Spring, Hay Fever, and Migraines

hay fever and migraine

The coming of spring is much needed after the chill and dark days of winter, but despite the warmer weather and brighter days, for migraine sufferers it’s not all good news.

The arrival of spring can mean the coming of more migraine attacks. This is especially the case for migraine sufferers who suffer from pollen allergies. People who suffer from allergies are more likely to suffer from migraine attacks, and to experience them more frequently, than those who don’t have allergies.

Hay fever season starts in spring, and runs from late March through to September. Tree pollen is the first type released – from late March to mid-May, then grass – from mid-May through to July, and finally weed pollen – from the end of June through to September.

If you suffer from migraines and have an allergy to one of these types of pollen, you may well find your attacks are more intense and/or frequent during these peak times. Although how bad and how long the pollen season and ensuing migraines triggered by it are will be dependent on average temperature and rainfall. For example, a drier season reduces the amount of pollen produced. 
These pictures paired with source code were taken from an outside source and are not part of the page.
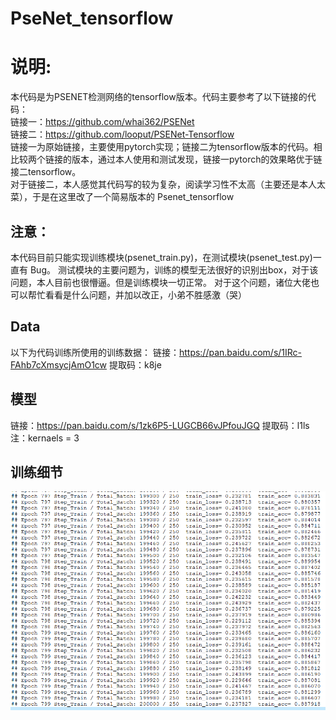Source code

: # PseNet_tensorflow
# 说明:
本代码是为PSENET检测网络的tensorflow版本。代码主要参考了以下链接的代码：<br>
链接一：https://github.com/whai362/PSENet <br>
链接二：https://github.com/looput/PSENet-Tensorflow <br>
链接一为原始链接，主要使用pytorch实现；链接二为tensorflow版本的代码。相比较两个链接的版本，通过本人使用和测试发现，链接一pytorch的效果略优于链接二tensorflow。<br>
对于链接二，本人感觉其代码写的较为复杂，阅读学习性不太高（主要还是本人太菜），于是在这里改了一个简易版本的 Psenet_tensorflow

## 注意：
本代码目前只能实现训练模块(psenet_train.py)，在测试模块(psenet_test.py)一直有 Bug。
测试模块的主要问题为，训练的模型无法很好的识别出box，对于该问题，本人目前也很懵逼。但是训练模块一切正常。
对于这个问题，诸位大佬也可以帮忙看看是什么问题，并加以改正，小弟不胜感激（哭）

## Data
以下为代码训练所使用的训练数据：
链接：https://pan.baidu.com/s/1IRc-FAhb7cXmsycjAmO1cw  提取码：k8je 

## 模型
链接：https://pan.baidu.com/s/1zk6P5-LUGCB66vJPfouJGQ  提取码：l1ls 
注：kernaels = 3

## 训练细节

![image](https://github.com/Tian14267/PseNet_tensorflow/blob/master/Images/82Q%7BXB%7DQ5%405D%5B7%5DHSW%241~EU.png)
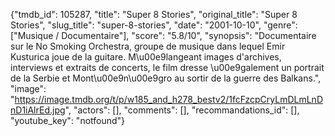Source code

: {"tmdb_id": 105287, "title": "Super 8 Stories", "original_title": "Super 8 Stories", "slug_title": "super-8-stories", "date": "2001-10-10", "genre": ["Musique / Documentaire"], "score": "5.8/10", "synopsis": "Documentaire sur le No Smoking Orchestra, groupe de musique dans lequel Emir Kusturica joue de la guitare. M\u00e9langeant images d'archives, interviews et extraits de concerts, le film dresse \u00e9galement un portrait de la Serbie et Mont\u00e9n\u00e9gro au sortir de la guerre des Balkans.", "image": "https://image.tmdb.org/t/p/w185_and_h278_bestv2/1fcFzcpCryLmDLmLnDnD1iAlrEd.jpg", "actors": [], "comments": [], "recommandations_id": [], "youtube_key": "notfound"}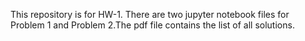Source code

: This repository is for HW-1. There are two jupyter notebook files for Problem 1 and Problem 2.The pdf file contains the list of all solutions.

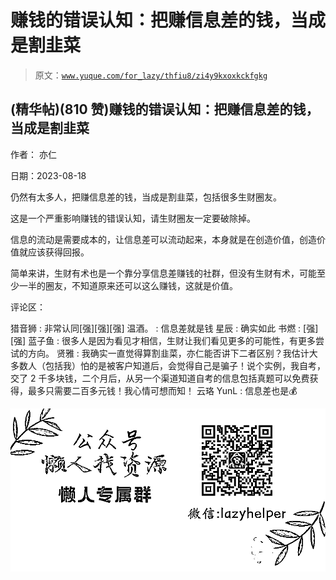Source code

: # 赚钱的错误认知：把赚信息差的钱，当成是割韭菜

> 原文：[`www.yuque.com/for_lazy/thfiu8/zi4y9kxoxkckfgkg`](https://www.yuque.com/for_lazy/thfiu8/zi4y9kxoxkckfgkg)



## (精华帖)(810 赞)赚钱的错误认知：把赚信息差的钱，当成是割韭菜 

作者： 亦仁 

日期：2023-08-18 

仍然有太多人，把赚信息差的钱，当成是割韭菜，包括很多生财圈友。 

这是一个严重影响赚钱的错误认知，请生财圈友一定要破除掉。 

信息的流动是需要成本的，让信息差可以流动起来，本身就是在创造价值，创造价值就应该获得回报。 

简单来讲，生财有术也是一个靠分享信息差赚钱的社群，但没有生财有术，可能至少一半的圈友，不知道原来还可以这么赚钱，这就是价值。 

评论区： 

猎音狮 : 非常认同[强][强][强] 温酒。 : 信息差就是钱 星辰 : 确实如此 书燃 : [强][强] 蓝子鱼 : 很多人是因为看见才相信，生财让我们看见更多的可能性，有更多尝试的方向。 贤雅 : 我确实一直觉得算割韭菜，亦仁能否讲下二者区别？我估计大多数人（包括我）怕的是被客户知道后，会觉得自己是骗子！说个实例，我自考，交了 2 千多块钱，二个月后，从另一个渠道知道自考的信息包括真题可以免费获得，最多只需要二百多元钱！我心情可想而知！ 云珞 YunL : 信息差也是💰 

![](img/894d30a529e7c37bcd3392323c99941c.png)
Doctors aren’t sure why allergy sufferers are more susceptible to migraines, but they do know that the nervous system, hormonal system, and immune system all play a part. One part of the problem may be that when you’re exposed to allergens and your immune system is triggered, certain chemicals are released which can fuel inflammation throughout the body, and in doing so trigger a migraine attack.

With this in mind, now is the time to make sure that you have enough of your anti-histamine hay fever medication ready to use. While anti-histamines won’t help with reducing migraine pain or symptoms, they can help by easing your allergy symptoms and so reduce the migraine-triggering impact of hay fever.